§ **Ausgangstext**
_ _ _ _ _ _ _

DORTMUND Auch nach dem ersten Urteil im Zusammenhang mit der „Bargeld-Affäre“ im OB-Amt gibt es mehr Fragen als Antworten. Das Landgericht hat am Freitag den Kokain-Dealer der Hauptbeschuldigten (42) zu viereinhalb Jahren Haft verurteilt.

von Von Martin von Braunschweig

, 09.11.2007
Bargeld-Affäre: Dealer verurteilt

Die Hauptverdächtige der Bargeld-Affäre im OB-Amt finanzierte ihre Kokainsucht mit dem veruntreuten Geld.

_ _ _ _ _ _ _

Auszüge aus einem Datensatz
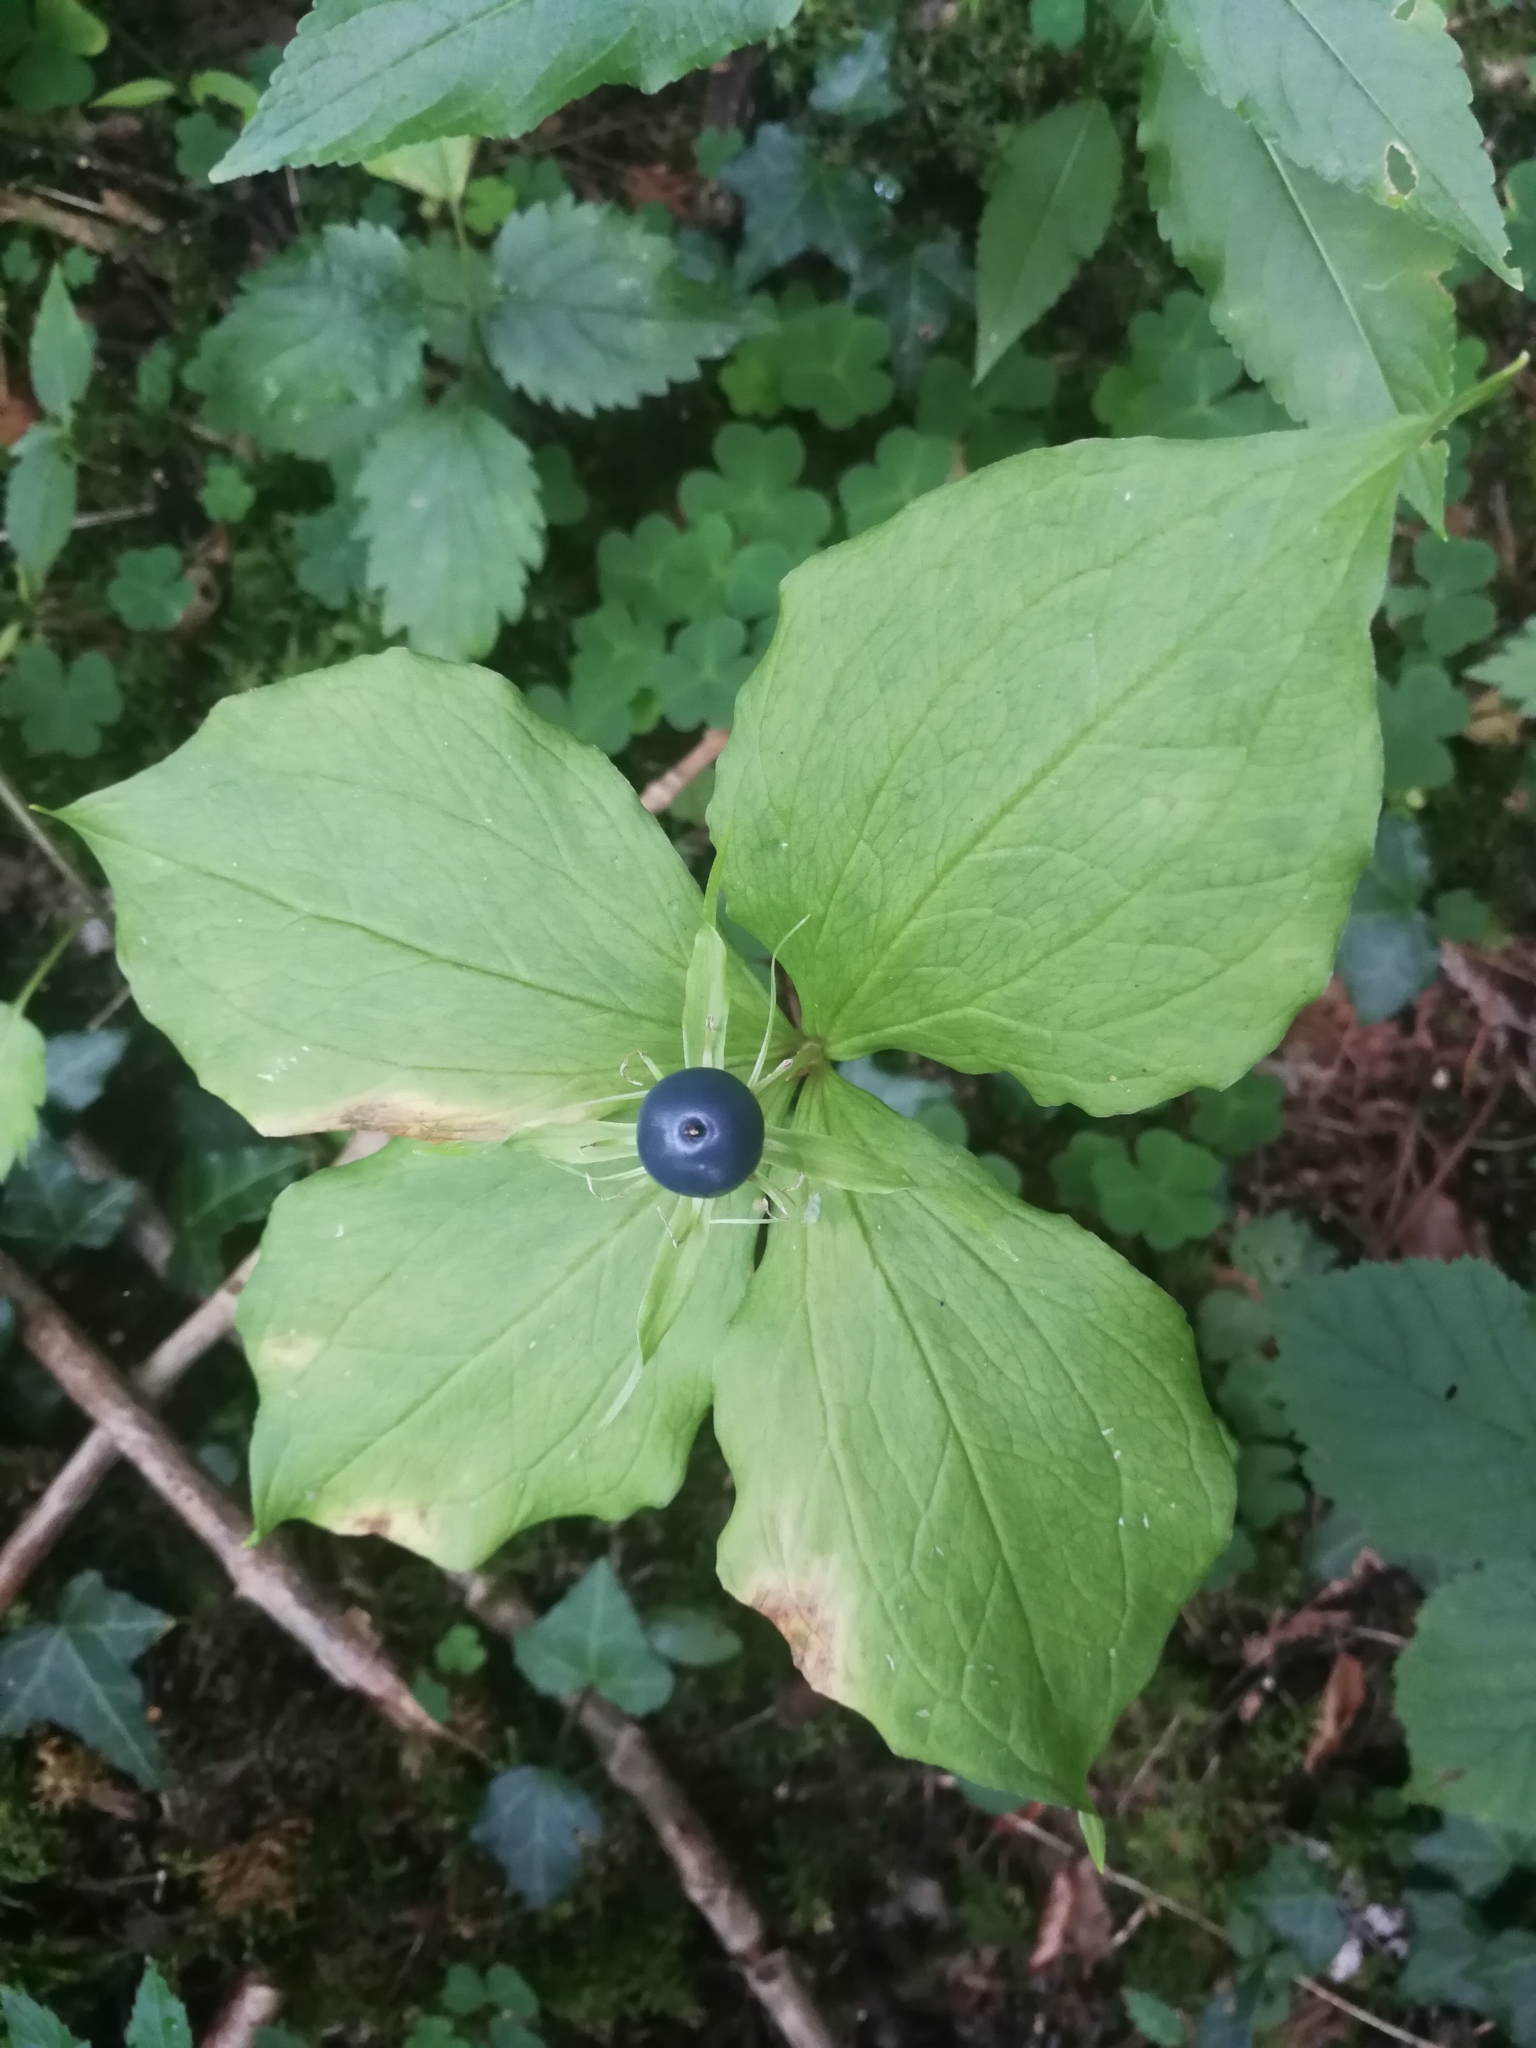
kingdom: Plantae
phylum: Tracheophyta
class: Liliopsida
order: Liliales
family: Melanthiaceae
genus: Paris
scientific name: Paris quadrifolia
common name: Herb-paris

_ _ _ _ _ _ _

§ **Was zu tun ist**
A - Zu welcher Strafe verurteilte das Landgericht laut dem Ausgangstext den Kokain-Dealer?
B - Stimmen die folgenden Aussagen mit dem Ausgangstext überein? Antworte jeweils mit Ja oder Nein und zitiere die entscheidenden Worte.
(i) Das Urteil wurde an einem Freitag gesprochen.
(ii) Nach dem ersten Urteil sind die offenen Fragen weitgehend geklärt.
(iii) Die Hauptverdächtige bezahlte ihre Kokainsucht mit dem veruntreuten Geld.

§ **Lösungen je Aufgabe**
A - Zu viereinhalb Jahren Haft.

B -
(i) Ja: „Das Landgericht hat am Freitag den Kokain-Dealer der Hauptbeschuldigten (42) zu viereinhalb Jahren Haft verurteilt.“
(ii) Nein: „gibt es mehr Fragen als Antworten“
(iii) Ja: „finanzierte ihre Kokainsucht mit dem veruntreuten Geld“